12 Ekim 2010 Salı

ben çiğ süt tüketicisiyim

Herhalde iki seneye yaklaştı ben çiğ süt tüketeli. Müptelası olduğum Fikir Sahibi Damaklar Blogunda okudum gündönümü çiftliğini, Aysun Hanımı (aysun the sütçü), Mehmet Beyi ve kızlarını. Aslında bildiğimiz anlamda kızları yok bu çiftin.  Kızları dediğim inekleri. Eminim onları da evlatlarından ayırt etmememeye gayret ediyorlar. Ortaya çıkardıkları iş gönül işi, öyle parayla pulla ölçülecek gibi değil.

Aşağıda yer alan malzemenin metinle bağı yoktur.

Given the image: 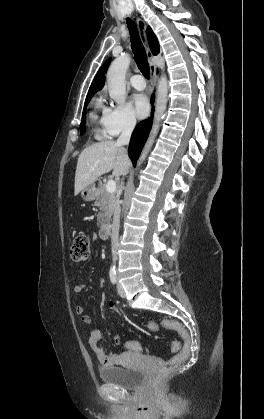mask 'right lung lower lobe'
I'll use <instances>...</instances> for the list:
<instances>
[{
  "instance_id": "1",
  "label": "right lung lower lobe",
  "mask_w": 264,
  "mask_h": 419,
  "mask_svg": "<svg viewBox=\"0 0 264 419\" xmlns=\"http://www.w3.org/2000/svg\"><path fill=\"white\" fill-rule=\"evenodd\" d=\"M151 102L153 103V97L151 99ZM153 112H154V107L152 108L151 117H149L148 119L144 121L139 122L132 133L129 148H128V153L133 162V165L136 164V160L138 159L142 151V148L146 142V139L149 135V131L151 129L152 121H153Z\"/></svg>"
}]
</instances>
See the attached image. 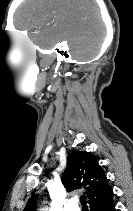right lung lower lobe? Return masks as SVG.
Masks as SVG:
<instances>
[{"label": "right lung lower lobe", "mask_w": 133, "mask_h": 211, "mask_svg": "<svg viewBox=\"0 0 133 211\" xmlns=\"http://www.w3.org/2000/svg\"><path fill=\"white\" fill-rule=\"evenodd\" d=\"M91 211H116L113 198L105 203L97 204L90 208Z\"/></svg>", "instance_id": "98d812e1"}]
</instances>
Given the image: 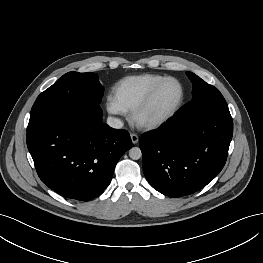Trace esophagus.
Returning <instances> with one entry per match:
<instances>
[{
  "label": "esophagus",
  "instance_id": "esophagus-1",
  "mask_svg": "<svg viewBox=\"0 0 263 263\" xmlns=\"http://www.w3.org/2000/svg\"><path fill=\"white\" fill-rule=\"evenodd\" d=\"M130 137H131V140H132V143H133V144H137V143H138L139 138H138V135H137V134L131 133V134H130Z\"/></svg>",
  "mask_w": 263,
  "mask_h": 263
}]
</instances>
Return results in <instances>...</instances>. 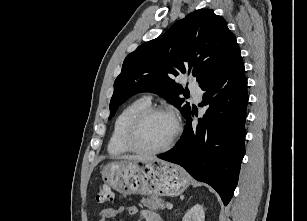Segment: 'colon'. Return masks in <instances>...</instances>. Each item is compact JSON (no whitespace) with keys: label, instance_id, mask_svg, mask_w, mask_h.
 I'll return each mask as SVG.
<instances>
[{"label":"colon","instance_id":"5ec220e1","mask_svg":"<svg viewBox=\"0 0 307 221\" xmlns=\"http://www.w3.org/2000/svg\"><path fill=\"white\" fill-rule=\"evenodd\" d=\"M113 200V193L108 185H101L96 195V202L99 205L109 203Z\"/></svg>","mask_w":307,"mask_h":221}]
</instances>
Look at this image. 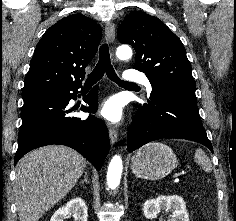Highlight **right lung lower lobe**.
<instances>
[{"instance_id": "98d812e1", "label": "right lung lower lobe", "mask_w": 236, "mask_h": 221, "mask_svg": "<svg viewBox=\"0 0 236 221\" xmlns=\"http://www.w3.org/2000/svg\"><path fill=\"white\" fill-rule=\"evenodd\" d=\"M79 85L57 90L54 94H34L23 98L22 125L14 164L29 151L51 144L69 146L92 162L99 170L109 150V136L105 123L89 116L86 120L69 116L68 107L76 99ZM97 87L84 97L83 112L97 111Z\"/></svg>"}]
</instances>
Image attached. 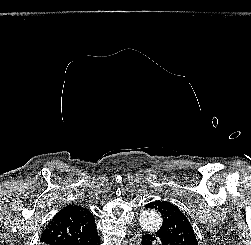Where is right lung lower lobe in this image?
Wrapping results in <instances>:
<instances>
[{"label":"right lung lower lobe","instance_id":"1","mask_svg":"<svg viewBox=\"0 0 251 245\" xmlns=\"http://www.w3.org/2000/svg\"><path fill=\"white\" fill-rule=\"evenodd\" d=\"M60 245H100V239L98 234H96L95 236L88 239L68 241L65 243H61Z\"/></svg>","mask_w":251,"mask_h":245}]
</instances>
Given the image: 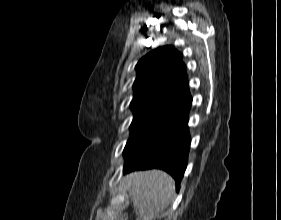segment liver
I'll use <instances>...</instances> for the list:
<instances>
[{
    "label": "liver",
    "instance_id": "liver-1",
    "mask_svg": "<svg viewBox=\"0 0 281 220\" xmlns=\"http://www.w3.org/2000/svg\"><path fill=\"white\" fill-rule=\"evenodd\" d=\"M123 184L132 198L136 220H155L175 194V182L158 169L128 174Z\"/></svg>",
    "mask_w": 281,
    "mask_h": 220
}]
</instances>
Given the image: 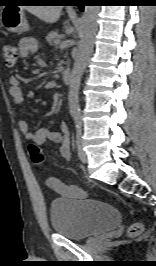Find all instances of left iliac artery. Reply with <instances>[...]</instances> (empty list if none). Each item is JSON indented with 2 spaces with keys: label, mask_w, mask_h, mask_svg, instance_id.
<instances>
[{
  "label": "left iliac artery",
  "mask_w": 156,
  "mask_h": 266,
  "mask_svg": "<svg viewBox=\"0 0 156 266\" xmlns=\"http://www.w3.org/2000/svg\"><path fill=\"white\" fill-rule=\"evenodd\" d=\"M73 117L76 127V143L78 144L80 142L81 137L82 117L79 113L75 114Z\"/></svg>",
  "instance_id": "left-iliac-artery-1"
}]
</instances>
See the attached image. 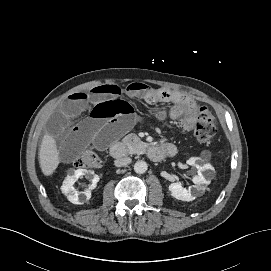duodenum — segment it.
Returning a JSON list of instances; mask_svg holds the SVG:
<instances>
[{"label": "duodenum", "mask_w": 271, "mask_h": 271, "mask_svg": "<svg viewBox=\"0 0 271 271\" xmlns=\"http://www.w3.org/2000/svg\"><path fill=\"white\" fill-rule=\"evenodd\" d=\"M110 155L113 158H122L127 154L126 147L123 143H114L109 149ZM147 153L150 159L159 161L168 156V151L162 147L149 146Z\"/></svg>", "instance_id": "410a0bca"}]
</instances>
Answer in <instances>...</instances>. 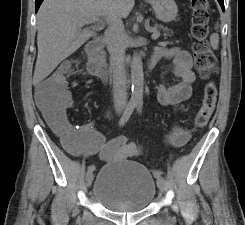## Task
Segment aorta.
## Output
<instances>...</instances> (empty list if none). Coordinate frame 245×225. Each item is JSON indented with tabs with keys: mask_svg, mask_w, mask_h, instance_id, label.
Listing matches in <instances>:
<instances>
[{
	"mask_svg": "<svg viewBox=\"0 0 245 225\" xmlns=\"http://www.w3.org/2000/svg\"><path fill=\"white\" fill-rule=\"evenodd\" d=\"M131 101L140 103L143 100L144 73L143 63L139 54H134L131 61Z\"/></svg>",
	"mask_w": 245,
	"mask_h": 225,
	"instance_id": "762f6f07",
	"label": "aorta"
}]
</instances>
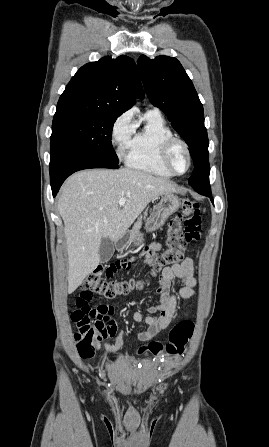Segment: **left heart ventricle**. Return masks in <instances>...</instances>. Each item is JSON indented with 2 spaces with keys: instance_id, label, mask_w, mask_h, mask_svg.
I'll return each instance as SVG.
<instances>
[{
  "instance_id": "b2bd125f",
  "label": "left heart ventricle",
  "mask_w": 269,
  "mask_h": 447,
  "mask_svg": "<svg viewBox=\"0 0 269 447\" xmlns=\"http://www.w3.org/2000/svg\"><path fill=\"white\" fill-rule=\"evenodd\" d=\"M172 162L175 169L179 172H183L187 169L188 166L187 154L181 146L175 147L172 154Z\"/></svg>"
}]
</instances>
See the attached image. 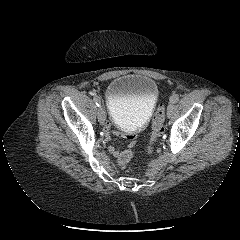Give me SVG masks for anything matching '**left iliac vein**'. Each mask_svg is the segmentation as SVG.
Instances as JSON below:
<instances>
[{"label":"left iliac vein","instance_id":"obj_1","mask_svg":"<svg viewBox=\"0 0 240 240\" xmlns=\"http://www.w3.org/2000/svg\"><path fill=\"white\" fill-rule=\"evenodd\" d=\"M174 110L173 102H169L167 106V117L170 118Z\"/></svg>","mask_w":240,"mask_h":240}]
</instances>
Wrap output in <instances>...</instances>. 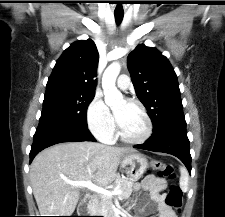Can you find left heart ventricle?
<instances>
[{
    "label": "left heart ventricle",
    "mask_w": 225,
    "mask_h": 217,
    "mask_svg": "<svg viewBox=\"0 0 225 217\" xmlns=\"http://www.w3.org/2000/svg\"><path fill=\"white\" fill-rule=\"evenodd\" d=\"M114 112L121 116L118 123L124 135L137 138L143 134L145 120L137 107L121 99L114 105Z\"/></svg>",
    "instance_id": "left-heart-ventricle-1"
}]
</instances>
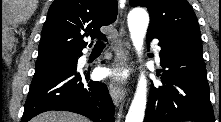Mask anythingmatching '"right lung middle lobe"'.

Biz onca bunca zamandır her hafta beş bazen de on litre süt alırız onlardan. Sütü soğutuculu araçlarıyla evimize yollarlar. Şehrin belirli bölgelerine değişik günlerde dağıtım yaparlar. İlk kaynattığımız gün sütü içer, kaymağını alır, kurtardığımız kadarını yoğurt yaparız. Misafir gelecekse daha çok süt alır, Ekosamın organik pirinciyle tadına doyulmaz bir sütlaç yaparız.
Tükettiğimiz süt ve yoğurdun içinde melamin olmadığını UHT ile işlenmediğini  bilmek, geceleri daha rahat uyumamı sağlıyor.
Sizin de çiğ sütle ilgili korkularınız, sorularınız varsa Aysun Hanım bilgi vermekten memnun olacaktır.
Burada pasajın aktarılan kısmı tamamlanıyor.